I think 5'11" with a slightly shorter torso or arms is the upper limit of the 54 frame.. that is if you can handle a 7cm plus drop. I'm at about 8cm drop, and have 2cm of spacers.

ipaul: what size is your 7?


----------



## ipaul (Feb 16, 2004)

I use 2.5 cm of spacers on my caad7 and its fine. I could flip the stem, but don't feel its necessary. I wasn't sure how things will change with the system6 and the headset system. I do notice the headtube is about .5 cm shorter. Will see. The 55 7's still had the same headtube length, so I saw no point in gaining the few mm of top tube length for me. If it was slightly longer (headtube) I would have considered the 55.


----------



## JayTee (Feb 3, 2004)

I'd be suprised if you fit a 54cm.


----------



## ipaul (Feb 16, 2004)

No question, I fit on a 54.


----------



## Definitely Supersonic (Nov 24, 2006)

Now I am confused. I am buying a used six13 to do crits with and it is a size 56. I have been riding a 58cm R1000 for 3 yrs and is much too big especially for racing. I was properly fit to it a year ago and have had no pains whatsoever. I am 5'11 and 3/4 with a 33in inseam and just rececently ordered a LOOK 585 55cm(Size L). LOOK does not make a 54 and Cdale only makes the 55cm in team colors. I was confident in buying the used 56cm until I read this thread. Will the cm and 1/2 make that much of a difference? I am getting a good deal on the 613 frame and fork. 
Help.

Cheers


----------



## mikeyp123 (Mar 9, 2007)

I think you'll be fine.. you're a little taller than me, and I know I can fit a 56 too. Although I'd be riding a 100mm stem, probably with no spacers and way less seat post. How long is your stem on the 58?

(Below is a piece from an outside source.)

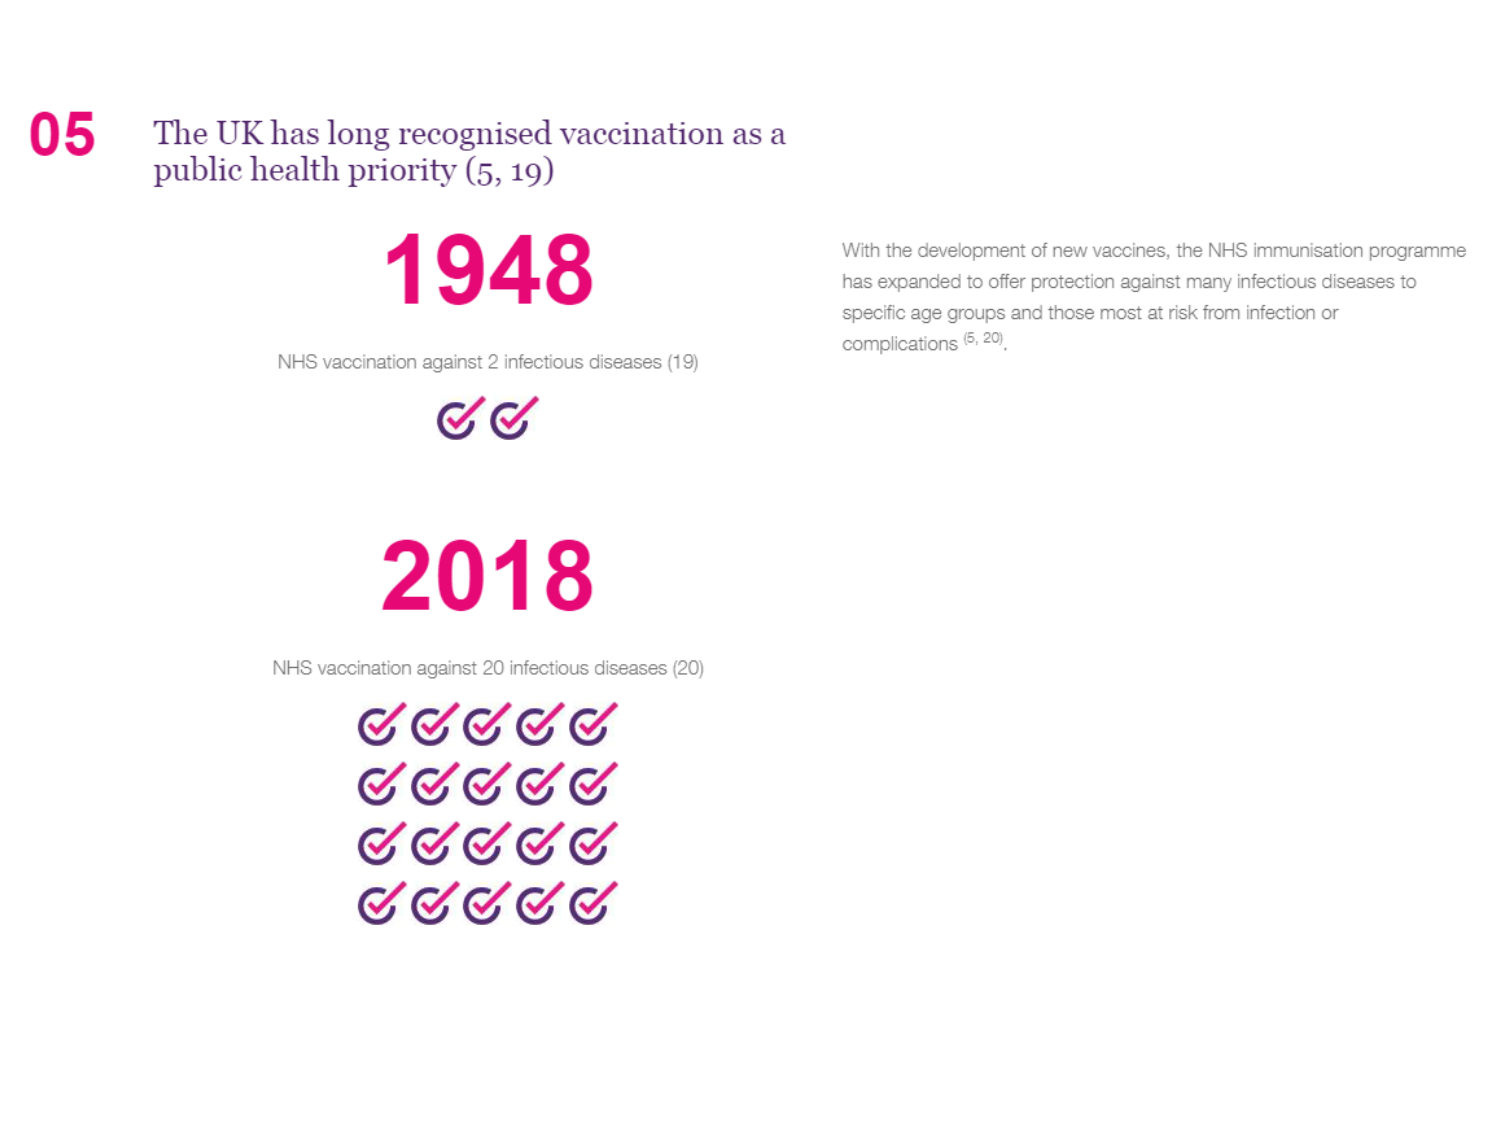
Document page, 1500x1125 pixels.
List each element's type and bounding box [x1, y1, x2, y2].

JayTee: don't be surprised, I fit the 54.. it's my short torso.


----------



## Definitely Supersonic (Nov 24, 2006)

The stem is 80mm with an incline. I bought the 58cm three years ago and had no aspirations of ever racing. I finally went to the LBS at got a proper fit for it and started riding easier without pain. They shortened the stem and made a steeper incline. After dropping 40lbs and racing last season with it and doing very well I decided I needed something better suited for racing. A team member is selling his 1 yr old 613 frameset at a good price and I just purchased a LOOK 585 and will not be racing it. Bottom line, I want something suitable for racing. The price is good on the 613, but could keep my eyes open for a 54cm on ebay, but would pay shipping and not know the person. Thanks for any more advice.


----------